**PROBLEMS TO WORK ON:**
(A) From the dental gold article below, list the three precious metals it names as possible parts of a crown's alloy.
(B) In the dental gold article below, what year is given for the installation of the example gold crown?
(C) Please transcribe the part of the dental gold article below starting with "Who Legally Owns" and going on through "in every state.".

**EXCERPT TO READ:**
Every year, dental offices across the country remove gold crowns, bridges, and precious metal restorations during replacement procedures. The question of who owns extracted dental gold — the patient who paid for it, or the practice that removed it — has a clear answer in most cases: the patient. Understanding who owns extracted dental gold starts with a simple fact: the patient paid for that restoration when it was first placed. But that answer only matters if the patient actually claims it.

The problem is not a legal gray area. Who owns extracted dental gold is not genuinely contested — the problem is that most patients have never thought to ask, most dental offices have no standard process for returning extracted dental gold, and the path of least resistance is for removed restorations to quietly accumulate in an office collection jar until they are sold to a dental scrap buyer. That is entirely legal when no one has asked for their material back. It is a system that works against patients who don't know what they're entitled to.

This guide explains who owns extracted dental gold, what dental offices typically do with removed crowns and bridges, what the law says across different states, how to ask for your material before a procedure, and what that extracted dental gold is actually worth once you have it.

Who Legally Owns Extracted Dental Gold

The starting point for understanding who owns extracted dental gold is simple property law: you paid for the restoration when it was originally placed. A gold crown installed in your mouth in 1988 was purchased by you, or by your insurer on your behalf, as dental treatment. The precious metal in that crown — the gold, palladium, or platinum in the alloy — was not lent to you. It was part of a service and product you paid for.

When that crown is removed — whether during a replacement procedure, a bridge revision, or an extraction — the underlying property right does not transfer to the dentist who removed it. The dentist performed a service. The material itself still belongs to the patient. This principle is well established under general property law principles, even in the absence of a dental-specific statute in every state.

The complication is that property rights only matter when exercised. Who owns extracted dental gold in practice is largely determined by who asks. A patient who walks out of a procedure room without requesting their removed crown has, in practical terms, abandoned the material — and an office that collects and later sells that material has not acted improperly. The patient had the right to claim the extracted dental gold. They simply didn't.

Blake's Insider Tip

I talk to patients every week who had no idea they could ask for their crown back. The assumption most people make is that the dentist needs to keep it — for records, or for some clinical reason. That's almost never true. Once the crown is off the tooth, it has no further clinical use. It is just metal. And in the overwhelming majority of cases, it belongs to whoever is in the chair. A single sentence before your appointment is all it takes to make sure that material comes home with you instead of ending up in someone else's collection jar.

**DATA FOR REVIEW:**
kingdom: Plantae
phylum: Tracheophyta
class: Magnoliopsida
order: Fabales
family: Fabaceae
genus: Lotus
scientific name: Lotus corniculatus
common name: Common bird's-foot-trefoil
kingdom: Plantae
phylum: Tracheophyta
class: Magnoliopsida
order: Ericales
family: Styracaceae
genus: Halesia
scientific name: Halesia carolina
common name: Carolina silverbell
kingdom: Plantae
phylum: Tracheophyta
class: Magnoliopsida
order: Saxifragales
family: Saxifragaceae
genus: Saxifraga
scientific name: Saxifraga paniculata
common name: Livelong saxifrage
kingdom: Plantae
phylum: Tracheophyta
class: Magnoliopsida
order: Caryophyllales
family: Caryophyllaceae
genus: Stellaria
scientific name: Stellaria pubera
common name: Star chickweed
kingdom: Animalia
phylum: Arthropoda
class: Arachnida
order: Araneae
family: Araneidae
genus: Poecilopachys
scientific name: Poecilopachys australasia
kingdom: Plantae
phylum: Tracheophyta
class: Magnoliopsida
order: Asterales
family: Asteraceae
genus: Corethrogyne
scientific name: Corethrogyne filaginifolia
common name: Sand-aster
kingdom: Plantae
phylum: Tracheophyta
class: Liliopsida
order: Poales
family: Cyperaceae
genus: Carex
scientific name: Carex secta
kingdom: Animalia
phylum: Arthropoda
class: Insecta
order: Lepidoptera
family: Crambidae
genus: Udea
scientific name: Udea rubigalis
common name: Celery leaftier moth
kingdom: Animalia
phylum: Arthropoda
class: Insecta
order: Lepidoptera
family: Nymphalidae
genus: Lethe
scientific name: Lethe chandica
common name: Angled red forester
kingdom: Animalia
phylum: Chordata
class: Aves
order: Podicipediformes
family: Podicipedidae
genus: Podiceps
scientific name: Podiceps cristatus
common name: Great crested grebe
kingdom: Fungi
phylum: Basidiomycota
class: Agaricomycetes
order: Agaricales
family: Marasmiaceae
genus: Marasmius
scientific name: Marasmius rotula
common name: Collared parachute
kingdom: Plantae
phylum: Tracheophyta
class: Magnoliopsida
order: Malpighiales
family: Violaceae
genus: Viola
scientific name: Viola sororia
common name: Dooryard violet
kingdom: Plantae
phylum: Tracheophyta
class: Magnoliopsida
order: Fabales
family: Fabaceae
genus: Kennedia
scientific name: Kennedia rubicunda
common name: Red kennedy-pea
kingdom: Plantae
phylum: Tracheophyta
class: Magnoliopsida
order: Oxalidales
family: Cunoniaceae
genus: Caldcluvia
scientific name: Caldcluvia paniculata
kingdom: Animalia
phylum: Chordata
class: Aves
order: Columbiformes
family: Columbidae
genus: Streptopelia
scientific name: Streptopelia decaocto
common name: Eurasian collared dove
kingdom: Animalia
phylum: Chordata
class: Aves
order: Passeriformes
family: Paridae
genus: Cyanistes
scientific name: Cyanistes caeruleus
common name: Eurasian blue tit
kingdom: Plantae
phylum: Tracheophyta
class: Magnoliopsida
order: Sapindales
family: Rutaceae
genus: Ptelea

**LIST OF SOLUTIONS:**
(A) Gold, palladium, platinum

(B) 1988

(C)
Who Legally Owns Extracted Dental Gold

The starting point for understanding who owns extracted dental gold is simple property law: you paid for the restoration when it was originally placed. A gold crown installed in your mouth in 1988 was purchased by you, or by your insurer on your behalf, as dental treatment. The precious metal in that crown — the gold, palladium, or platinum in the alloy — was not lent to you. It was part of a service and product you paid for.

When that crown is removed — whether during a replacement procedure, a bridge revision, or an extraction — the underlying property right does not transfer to the dentist who removed it. The dentist performed a service. The material itself still belongs to the patient. This principle is well established under general property law principles, even in the absence of a dental-specific statute in every state.